-- What this task involves --
Return the records word for word, from their first line through the line containing "### Principutvärdering av".

Segment Open

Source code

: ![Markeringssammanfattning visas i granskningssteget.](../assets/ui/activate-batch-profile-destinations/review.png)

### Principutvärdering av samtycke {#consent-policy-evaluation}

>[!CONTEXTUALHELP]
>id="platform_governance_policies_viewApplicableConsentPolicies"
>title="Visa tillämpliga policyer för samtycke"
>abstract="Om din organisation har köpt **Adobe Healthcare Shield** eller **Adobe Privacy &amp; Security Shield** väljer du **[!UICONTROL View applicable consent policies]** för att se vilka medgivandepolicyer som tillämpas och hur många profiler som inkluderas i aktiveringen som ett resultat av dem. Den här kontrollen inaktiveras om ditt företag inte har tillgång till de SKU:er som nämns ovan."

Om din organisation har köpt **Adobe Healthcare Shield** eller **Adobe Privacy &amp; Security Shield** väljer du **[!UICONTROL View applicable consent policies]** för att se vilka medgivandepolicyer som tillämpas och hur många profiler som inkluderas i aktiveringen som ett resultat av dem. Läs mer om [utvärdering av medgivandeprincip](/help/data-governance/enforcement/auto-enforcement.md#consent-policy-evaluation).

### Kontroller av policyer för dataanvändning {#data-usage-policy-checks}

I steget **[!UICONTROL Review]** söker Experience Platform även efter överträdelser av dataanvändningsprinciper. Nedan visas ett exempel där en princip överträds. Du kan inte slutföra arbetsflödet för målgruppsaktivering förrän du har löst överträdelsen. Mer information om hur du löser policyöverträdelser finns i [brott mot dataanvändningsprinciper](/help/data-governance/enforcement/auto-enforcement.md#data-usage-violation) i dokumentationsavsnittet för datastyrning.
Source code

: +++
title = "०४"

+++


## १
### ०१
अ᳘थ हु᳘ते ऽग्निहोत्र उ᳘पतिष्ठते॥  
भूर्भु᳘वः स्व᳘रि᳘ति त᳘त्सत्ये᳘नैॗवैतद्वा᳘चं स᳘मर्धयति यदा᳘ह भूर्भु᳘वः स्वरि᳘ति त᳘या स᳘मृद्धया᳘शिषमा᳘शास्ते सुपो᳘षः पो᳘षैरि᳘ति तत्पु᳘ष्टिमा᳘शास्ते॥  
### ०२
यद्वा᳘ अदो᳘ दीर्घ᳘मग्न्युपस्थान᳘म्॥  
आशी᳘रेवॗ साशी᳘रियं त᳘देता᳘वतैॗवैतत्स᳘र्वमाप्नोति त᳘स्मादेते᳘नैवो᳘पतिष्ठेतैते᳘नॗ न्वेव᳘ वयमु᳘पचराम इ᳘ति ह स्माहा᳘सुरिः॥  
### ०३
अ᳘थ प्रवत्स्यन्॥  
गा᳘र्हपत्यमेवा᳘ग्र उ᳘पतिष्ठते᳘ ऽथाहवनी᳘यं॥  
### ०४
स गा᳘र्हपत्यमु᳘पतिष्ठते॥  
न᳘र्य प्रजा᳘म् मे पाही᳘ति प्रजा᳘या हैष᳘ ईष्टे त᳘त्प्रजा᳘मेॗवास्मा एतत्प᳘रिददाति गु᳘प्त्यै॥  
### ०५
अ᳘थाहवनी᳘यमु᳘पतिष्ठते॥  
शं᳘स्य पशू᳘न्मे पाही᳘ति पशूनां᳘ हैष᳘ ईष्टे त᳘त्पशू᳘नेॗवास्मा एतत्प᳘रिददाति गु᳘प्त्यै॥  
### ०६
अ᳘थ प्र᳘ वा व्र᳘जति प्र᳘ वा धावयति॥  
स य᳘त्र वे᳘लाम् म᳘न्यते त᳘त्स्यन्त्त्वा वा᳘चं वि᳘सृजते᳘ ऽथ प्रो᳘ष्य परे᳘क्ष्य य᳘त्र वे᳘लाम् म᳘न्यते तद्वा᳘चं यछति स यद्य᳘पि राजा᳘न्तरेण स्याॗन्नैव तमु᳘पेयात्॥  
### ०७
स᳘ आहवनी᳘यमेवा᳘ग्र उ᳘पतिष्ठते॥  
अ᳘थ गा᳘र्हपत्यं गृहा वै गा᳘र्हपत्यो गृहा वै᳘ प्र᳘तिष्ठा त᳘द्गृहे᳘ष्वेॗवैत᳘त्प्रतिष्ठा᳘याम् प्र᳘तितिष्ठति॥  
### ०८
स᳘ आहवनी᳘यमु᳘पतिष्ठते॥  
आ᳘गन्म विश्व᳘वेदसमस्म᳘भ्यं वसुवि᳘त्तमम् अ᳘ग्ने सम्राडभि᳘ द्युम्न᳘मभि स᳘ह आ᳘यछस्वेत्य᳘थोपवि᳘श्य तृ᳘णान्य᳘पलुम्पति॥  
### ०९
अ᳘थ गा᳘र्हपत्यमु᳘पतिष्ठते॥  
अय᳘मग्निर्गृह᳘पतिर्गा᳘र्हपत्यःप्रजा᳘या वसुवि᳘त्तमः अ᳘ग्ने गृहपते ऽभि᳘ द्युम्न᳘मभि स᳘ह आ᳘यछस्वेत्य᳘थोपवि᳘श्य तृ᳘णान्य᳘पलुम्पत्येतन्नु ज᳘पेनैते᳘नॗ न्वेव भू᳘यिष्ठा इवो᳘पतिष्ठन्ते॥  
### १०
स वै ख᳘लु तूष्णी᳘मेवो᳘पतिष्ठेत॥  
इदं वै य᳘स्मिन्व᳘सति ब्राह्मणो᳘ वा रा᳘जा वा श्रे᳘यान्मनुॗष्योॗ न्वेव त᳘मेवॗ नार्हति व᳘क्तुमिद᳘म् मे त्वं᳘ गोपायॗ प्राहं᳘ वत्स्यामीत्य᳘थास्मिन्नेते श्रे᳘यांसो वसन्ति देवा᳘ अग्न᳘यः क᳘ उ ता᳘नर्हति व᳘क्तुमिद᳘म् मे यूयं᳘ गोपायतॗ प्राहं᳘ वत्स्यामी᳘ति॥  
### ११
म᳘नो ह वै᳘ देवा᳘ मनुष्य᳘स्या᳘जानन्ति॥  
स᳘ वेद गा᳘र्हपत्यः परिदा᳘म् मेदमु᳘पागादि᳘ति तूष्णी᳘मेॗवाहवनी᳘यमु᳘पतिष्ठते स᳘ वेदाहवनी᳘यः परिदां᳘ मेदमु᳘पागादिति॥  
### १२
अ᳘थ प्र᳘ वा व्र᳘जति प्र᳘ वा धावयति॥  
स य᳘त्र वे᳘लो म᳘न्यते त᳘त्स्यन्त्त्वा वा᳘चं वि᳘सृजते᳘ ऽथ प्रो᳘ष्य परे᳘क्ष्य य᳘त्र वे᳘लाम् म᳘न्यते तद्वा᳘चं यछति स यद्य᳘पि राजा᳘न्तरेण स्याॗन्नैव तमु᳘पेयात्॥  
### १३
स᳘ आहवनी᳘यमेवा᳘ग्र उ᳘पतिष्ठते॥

Segment Closed

-- Completed task --
Source code

: ![Markeringssammanfattning visas i granskningssteget.](../assets/ui/activate-batch-profile-destinations/review.png)

### Principutvärdering av samtycke {#consent-policy-evaluation}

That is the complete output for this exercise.